= EXERCISE GOAL =
Quote the text of every row below word for word and line for line, leaving the pictures out of your answer.

——————————

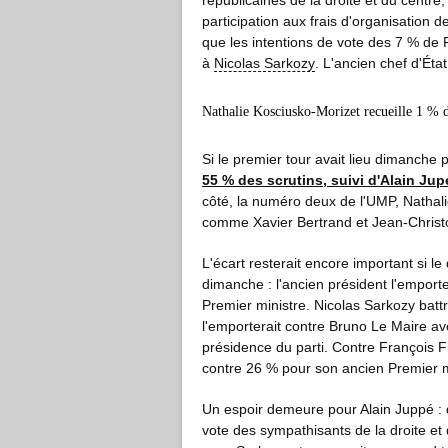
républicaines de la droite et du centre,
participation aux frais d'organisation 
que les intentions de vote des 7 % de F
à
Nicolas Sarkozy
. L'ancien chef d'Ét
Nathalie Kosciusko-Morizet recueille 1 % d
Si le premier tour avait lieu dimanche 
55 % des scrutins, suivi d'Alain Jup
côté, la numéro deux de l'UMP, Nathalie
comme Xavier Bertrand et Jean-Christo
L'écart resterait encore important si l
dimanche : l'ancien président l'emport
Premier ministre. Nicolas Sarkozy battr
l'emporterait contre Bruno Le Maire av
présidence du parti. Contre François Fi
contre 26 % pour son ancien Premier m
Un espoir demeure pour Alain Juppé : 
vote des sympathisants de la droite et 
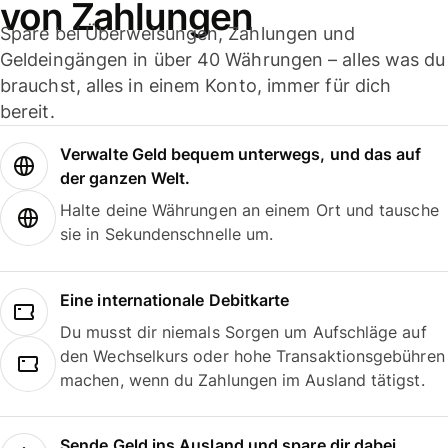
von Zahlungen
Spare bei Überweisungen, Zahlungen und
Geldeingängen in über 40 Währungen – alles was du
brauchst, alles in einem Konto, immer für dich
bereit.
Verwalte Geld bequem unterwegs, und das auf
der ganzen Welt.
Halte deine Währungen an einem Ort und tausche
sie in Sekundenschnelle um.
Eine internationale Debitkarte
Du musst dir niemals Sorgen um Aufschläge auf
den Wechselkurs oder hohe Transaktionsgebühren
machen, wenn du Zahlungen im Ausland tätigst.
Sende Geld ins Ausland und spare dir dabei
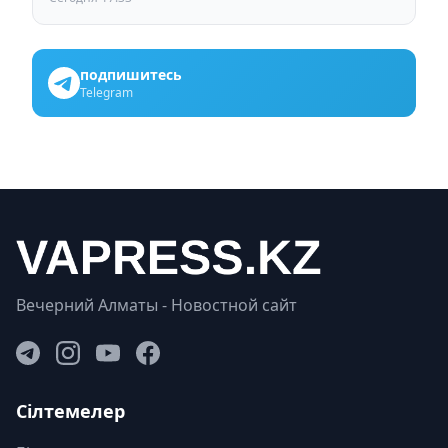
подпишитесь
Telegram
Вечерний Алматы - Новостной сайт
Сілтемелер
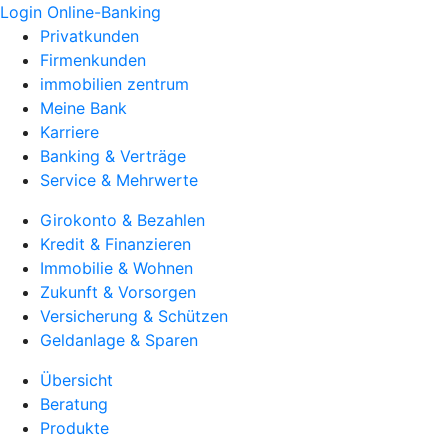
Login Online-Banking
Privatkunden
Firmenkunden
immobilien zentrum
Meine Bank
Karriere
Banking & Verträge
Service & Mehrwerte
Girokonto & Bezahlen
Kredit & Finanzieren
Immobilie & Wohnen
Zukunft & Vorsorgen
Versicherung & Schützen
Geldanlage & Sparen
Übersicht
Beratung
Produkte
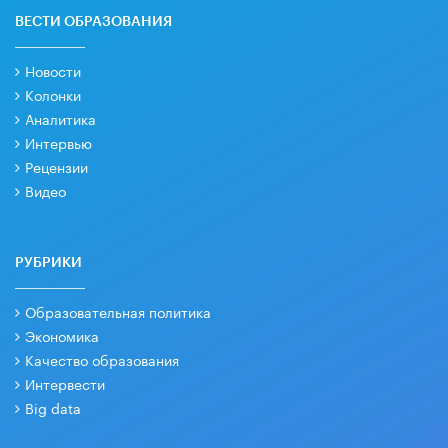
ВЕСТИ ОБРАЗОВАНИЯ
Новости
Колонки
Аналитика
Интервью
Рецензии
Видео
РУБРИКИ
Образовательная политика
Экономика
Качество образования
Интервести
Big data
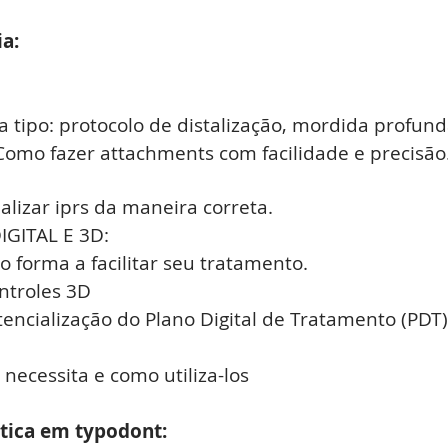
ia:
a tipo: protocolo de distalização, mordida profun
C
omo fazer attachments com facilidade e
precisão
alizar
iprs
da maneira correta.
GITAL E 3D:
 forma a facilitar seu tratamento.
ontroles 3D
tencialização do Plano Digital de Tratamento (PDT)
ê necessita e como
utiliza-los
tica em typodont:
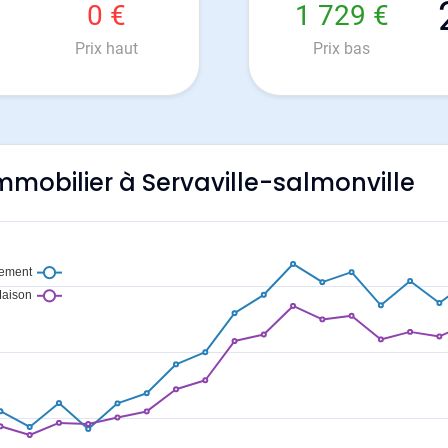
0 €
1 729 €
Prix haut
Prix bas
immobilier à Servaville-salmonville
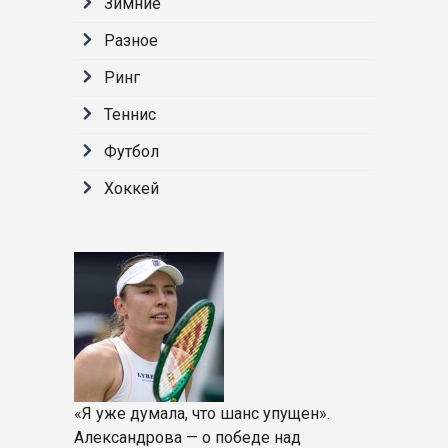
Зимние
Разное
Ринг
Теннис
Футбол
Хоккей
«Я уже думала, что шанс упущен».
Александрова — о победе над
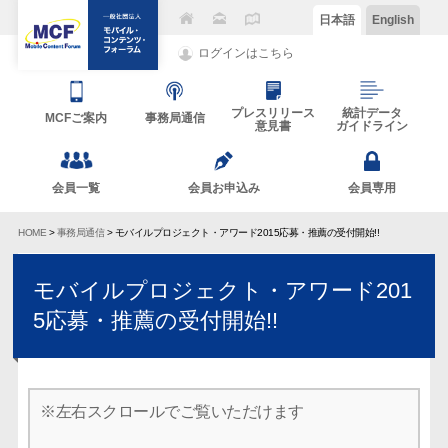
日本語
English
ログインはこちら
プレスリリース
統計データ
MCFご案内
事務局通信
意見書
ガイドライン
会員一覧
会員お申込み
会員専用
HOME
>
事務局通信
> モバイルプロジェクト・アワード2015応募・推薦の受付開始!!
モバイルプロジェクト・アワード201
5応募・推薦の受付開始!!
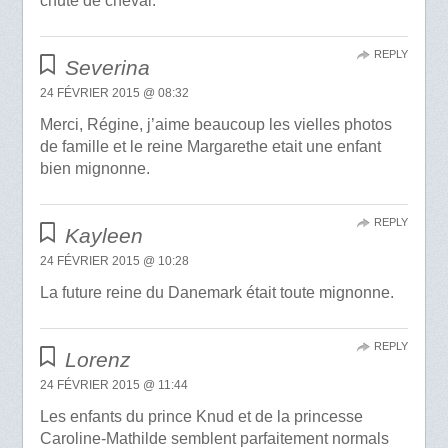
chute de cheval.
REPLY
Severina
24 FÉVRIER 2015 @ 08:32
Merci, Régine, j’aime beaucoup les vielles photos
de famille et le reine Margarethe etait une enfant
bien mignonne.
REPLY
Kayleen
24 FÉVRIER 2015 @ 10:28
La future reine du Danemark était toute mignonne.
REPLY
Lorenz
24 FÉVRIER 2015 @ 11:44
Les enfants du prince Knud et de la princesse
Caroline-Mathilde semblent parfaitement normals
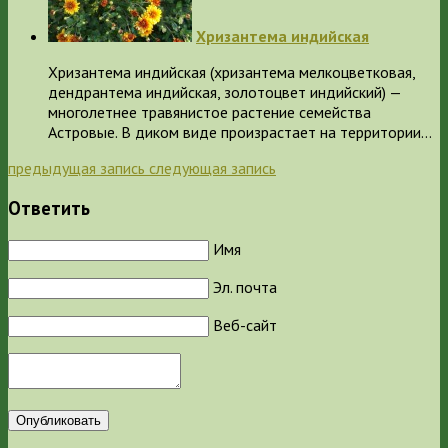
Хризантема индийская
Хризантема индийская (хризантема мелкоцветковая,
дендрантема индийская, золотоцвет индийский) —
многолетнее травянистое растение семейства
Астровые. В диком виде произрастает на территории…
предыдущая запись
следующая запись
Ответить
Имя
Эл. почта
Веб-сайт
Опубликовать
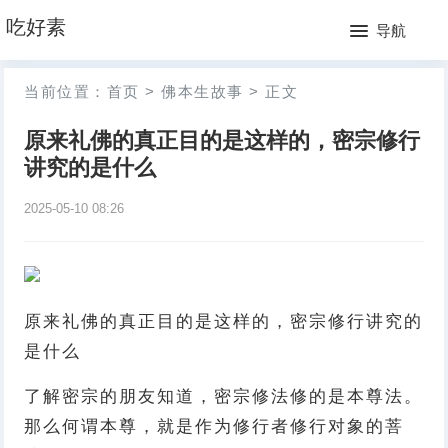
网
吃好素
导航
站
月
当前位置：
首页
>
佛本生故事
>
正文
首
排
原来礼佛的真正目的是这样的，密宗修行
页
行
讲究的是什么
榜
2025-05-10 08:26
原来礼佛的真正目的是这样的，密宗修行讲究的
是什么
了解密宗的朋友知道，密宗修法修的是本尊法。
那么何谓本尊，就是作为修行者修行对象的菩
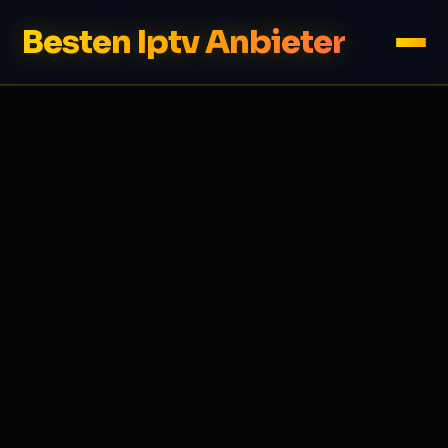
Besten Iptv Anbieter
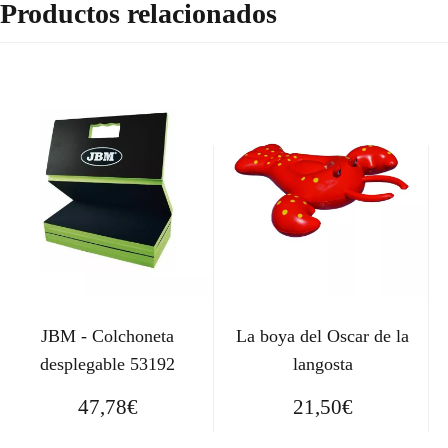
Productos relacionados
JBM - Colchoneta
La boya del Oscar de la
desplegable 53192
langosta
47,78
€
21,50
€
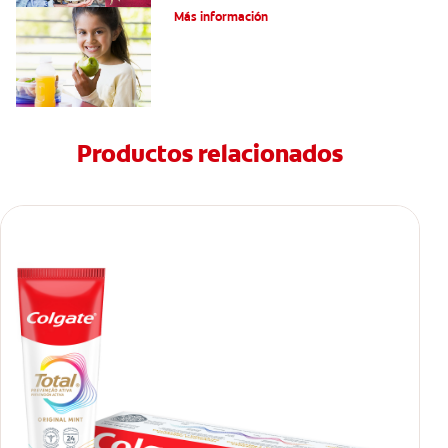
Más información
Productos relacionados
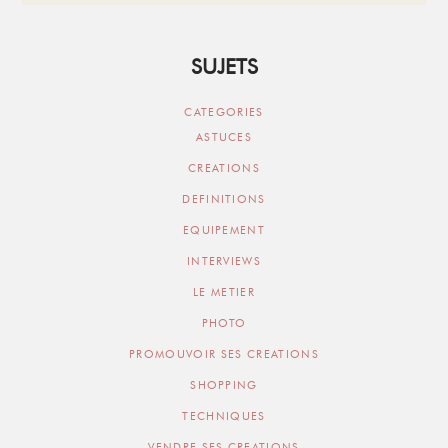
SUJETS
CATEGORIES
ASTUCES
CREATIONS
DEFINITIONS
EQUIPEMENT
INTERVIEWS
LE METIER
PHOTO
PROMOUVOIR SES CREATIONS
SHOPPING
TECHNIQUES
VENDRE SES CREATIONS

——————————

= RESPONSE =
républicaines de la droite et du centre,
participation aux frais d'organisation 
que les intentions de vote des 7 % de F
à
Nicolas Sarkozy
. L'ancien chef d'Ét
Nathalie Kosciusko-Morizet recueille 1 % d
Si le premier tour avait lieu dimanche 
55 % des scrutins, suivi d'Alain Jup
côté, la numéro deux de l'UMP, Nathalie
comme Xavier Bertrand et Jean-Christo
L'écart resterait encore important si l
dimanche : l'ancien président l'emport
Premier ministre. Nicolas Sarkozy battr
l'emporterait contre Bruno Le Maire av
présidence du parti. Contre François Fi
contre 26 % pour son ancien Premier m
Un espoir demeure pour Alain Juppé : 
vote des sympathisants de la droite et 
von Zahlungen
Spare bei Überweisungen, Zahlungen und
Geldeingängen in über 40 Währungen – alles was du
brauchst, alles in einem Konto, immer für dich
bereit.
Verwalte Geld bequem unterwegs, und das auf
der ganzen Welt.
Halte deine Währungen an einem Ort und tausche
sie in Sekundenschnelle um.
Eine internationale Debitkarte
Du musst dir niemals Sorgen um Aufschläge auf
den Wechselkurs oder hohe Transaktionsgebühren
machen, wenn du Zahlungen im Ausland tätigst.
Sende Geld ins Ausland und spare dir dabei
подпишитесь
Telegram
Вечерний Алматы - Новостной сайт
Сілтемелер
Login Online-Banking
Privatkunden
Firmenkunden
immobilien zentrum
Meine Bank
Karriere
Banking & Verträge
Service & Mehrwerte
Girokonto & Bezahlen
Kredit & Finanzieren
Immobilie & Wohnen
Zukunft & Vorsorgen
Versicherung & Schützen
Geldanlage & Sparen
Übersicht
Beratung
Produkte
ВЕСТИ ОБРАЗОВАНИЯ
Новости
Колонки
Аналитика
Интервью
Рецензии
Видео
РУБРИКИ
Образовательная политика
Экономика
Качество образования
Интервести
Big data
ia:
a tipo: protocolo de distalização, mordida profun
C
omo fazer attachments com facilidade e
precisão
alizar
iprs
da maneira correta.
GITAL E 3D:
 forma a facilitar seu tratamento.
ontroles 3D
tencialização do Plano Digital de Tratamento (PDT)
ê necessita e como
utiliza-los
tica em typodont:
0 €
1 729 €
Prix haut
Prix bas
immobilier à Servaville-salmonville
Зимние
Разное
Ринг
Теннис
Футбол
Хоккей
«Я уже думала, что шанс упущен».
Александрова — о победе над
日本語
English
ログインはこちら
プレスリリース
統計データ
MCFご案内
事務局通信
意見書
ガイドライン
会員一覧
会員お申込み
会員専用
HOME
>
事務局通信
> モバイルプロジェクト・アワード2015応募・推薦の受付開始!!
モバイルプロジェクト・アワード201
5応募・推薦の受付開始!!
chute de cheval.
REPLY
Severina
24 FÉVRIER 2015 @ 08:32
Merci, Régine, j’aime beaucoup les vielles photos
de famille et le reine Margarethe etait une enfant
bien mignonne.
REPLY
Kayleen
24 FÉVRIER 2015 @ 10:28
La future reine du Danemark était toute mignonne.
REPLY
Lorenz
24 FÉVRIER 2015 @ 11:44
Les enfants du prince Knud et de la princesse
Caroline-Mathilde semblent parfaitement normals
Хризантема индийская
Хризантема индийская (хризантема мелкоцветковая,
дендрантема индийская, золотоцвет индийский) —
многолетнее травянистое растение семейства
Астровые. В диком виде произрастает на территории…
предыдущая запись
следующая запись
Ответить
Имя
Эл. почта
Веб-сайт
Опубликовать
网
吃好素
导航
站
月
当前位置：
首页
>
佛本生故事
>
正文
首
排
原来礼佛的真正目的是这样的，密宗修行
页
行
讲究的是什么
榜
2025-05-10 08:26
原来礼佛的真正目的是这样的，密宗修行讲究的
是什么
了解密宗的朋友知道，密宗修法修的是本尊法。
那么何谓本尊，就是作为修行者修行对象的菩
Besten Iptv Anbieter
Productos relacionados
JBM - Colchoneta
La boya del Oscar de la
desplegable 53192
langosta
47,78
€
21,50
€
Más información
Productos relacionados
SUJETS
CATEGORIES
ASTUCES
CREATIONS
DEFINITIONS
EQUIPEMENT
INTERVIEWS
LE METIER
PHOTO
PROMOUVOIR SES CREATIONS
SHOPPING
TECHNIQUES
VENDRE SES CREATIONS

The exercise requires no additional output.